→ **Stored data**

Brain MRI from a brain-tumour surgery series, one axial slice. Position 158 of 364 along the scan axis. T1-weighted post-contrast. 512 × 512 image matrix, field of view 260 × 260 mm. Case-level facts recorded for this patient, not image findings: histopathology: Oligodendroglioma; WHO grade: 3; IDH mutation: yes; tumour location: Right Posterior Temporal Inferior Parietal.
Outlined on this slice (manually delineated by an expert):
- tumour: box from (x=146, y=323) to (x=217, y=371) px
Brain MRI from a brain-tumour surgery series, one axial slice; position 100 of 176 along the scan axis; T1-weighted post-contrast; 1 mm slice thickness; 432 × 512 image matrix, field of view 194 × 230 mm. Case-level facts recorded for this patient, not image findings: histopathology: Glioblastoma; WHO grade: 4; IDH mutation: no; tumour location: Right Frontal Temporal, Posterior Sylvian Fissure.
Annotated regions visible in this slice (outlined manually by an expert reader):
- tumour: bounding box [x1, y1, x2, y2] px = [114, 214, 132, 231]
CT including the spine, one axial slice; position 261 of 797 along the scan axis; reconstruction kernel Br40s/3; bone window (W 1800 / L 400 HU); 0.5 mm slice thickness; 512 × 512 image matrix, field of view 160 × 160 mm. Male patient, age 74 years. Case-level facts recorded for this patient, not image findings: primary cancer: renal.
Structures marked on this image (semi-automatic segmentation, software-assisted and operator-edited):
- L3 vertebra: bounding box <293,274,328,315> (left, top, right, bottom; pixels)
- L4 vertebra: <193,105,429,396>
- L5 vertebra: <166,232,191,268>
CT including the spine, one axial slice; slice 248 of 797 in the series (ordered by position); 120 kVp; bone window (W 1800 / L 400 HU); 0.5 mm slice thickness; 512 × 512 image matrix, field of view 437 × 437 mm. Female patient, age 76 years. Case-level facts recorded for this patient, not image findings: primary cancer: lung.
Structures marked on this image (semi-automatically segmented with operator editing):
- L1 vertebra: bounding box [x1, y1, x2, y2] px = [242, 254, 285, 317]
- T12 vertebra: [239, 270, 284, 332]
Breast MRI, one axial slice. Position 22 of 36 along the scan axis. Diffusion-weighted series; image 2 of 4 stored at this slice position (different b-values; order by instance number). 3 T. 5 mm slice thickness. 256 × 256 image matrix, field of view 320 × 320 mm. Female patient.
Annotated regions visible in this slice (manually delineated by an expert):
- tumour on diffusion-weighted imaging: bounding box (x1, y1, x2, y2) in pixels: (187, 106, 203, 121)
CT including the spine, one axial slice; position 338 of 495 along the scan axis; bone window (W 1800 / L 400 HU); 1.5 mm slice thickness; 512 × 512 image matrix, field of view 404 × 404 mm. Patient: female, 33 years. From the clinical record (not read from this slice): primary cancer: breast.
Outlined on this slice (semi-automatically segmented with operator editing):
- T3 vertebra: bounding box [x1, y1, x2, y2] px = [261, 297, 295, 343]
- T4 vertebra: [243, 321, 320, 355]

→ **EXERCISE**
Copy every record above exactly as it stands.

→ **ANSWER TO THE EXERCISE**
Brain MRI from a brain-tumour surgery series, one axial slice. Position 158 of 364 along the scan axis. T1-weighted post-contrast. 512 × 512 image matrix, field of view 260 × 260 mm. Case-level facts recorded for this patient, not image findings: histopathology: Oligodendroglioma; WHO grade: 3; IDH mutation: yes; tumour location: Right Posterior Temporal Inferior Parietal.
Outlined on this slice (manually delineated by an expert):
- tumour: box from (x=146, y=323) to (x=217, y=371) px
Brain MRI from a brain-tumour surgery series, one axial slice; position 100 of 176 along the scan axis; T1-weighted post-contrast; 1 mm slice thickness; 432 × 512 image matrix, field of view 194 × 230 mm. Case-level facts recorded for this patient, not image findings: histopathology: Glioblastoma; WHO grade: 4; IDH mutation: no; tumour location: Right Frontal Temporal, Posterior Sylvian Fissure.
Annotated regions visible in this slice (outlined manually by an expert reader):
- tumour: bounding box [x1, y1, x2, y2] px = [114, 214, 132, 231]
CT including the spine, one axial slice; position 261 of 797 along the scan axis; reconstruction kernel Br40s/3; bone window (W 1800 / L 400 HU); 0.5 mm slice thickness; 512 × 512 image matrix, field of view 160 × 160 mm. Male patient, age 74 years. Case-level facts recorded for this patient, not image findings: primary cancer: renal.
Structures marked on this image (semi-automatic segmentation, software-assisted and operator-edited):
- L3 vertebra: bounding box <293,274,328,315> (left, top, right, bottom; pixels)
- L4 vertebra: <193,105,429,396>
- L5 vertebra: <166,232,191,268>
CT including the spine, one axial slice; slice 248 of 797 in the series (ordered by position); 120 kVp; bone window (W 1800 / L 400 HU); 0.5 mm slice thickness; 512 × 512 image matrix, field of view 437 × 437 mm. Female patient, age 76 years. Case-level facts recorded for this patient, not image findings: primary cancer: lung.
Structures marked on this image (semi-automatically segmented with operator editing):
- L1 vertebra: bounding box [x1, y1, x2, y2] px = [242, 254, 285, 317]
- T12 vertebra: [239, 270, 284, 332]
Breast MRI, one axial slice. Position 22 of 36 along the scan axis. Diffusion-weighted series; image 2 of 4 stored at this slice position (different b-values; order by instance number). 3 T. 5 mm slice thickness. 256 × 256 image matrix, field of view 320 × 320 mm. Female patient.
Annotated regions visible in this slice (manually delineated by an expert):
- tumour on diffusion-weighted imaging: bounding box (x1, y1, x2, y2) in pixels: (187, 106, 203, 121)
CT including the spine, one axial slice; position 338 of 495 along the scan axis; bone window (W 1800 / L 400 HU); 1.5 mm slice thickness; 512 × 512 image matrix, field of view 404 × 404 mm. Patient: female, 33 years. From the clinical record (not read from this slice): primary cancer: breast.
Outlined on this slice (semi-automatically segmented with operator editing):
- T3 vertebra: bounding box [x1, y1, x2, y2] px = [261, 297, 295, 343]
- T4 vertebra: [243, 321, 320, 355]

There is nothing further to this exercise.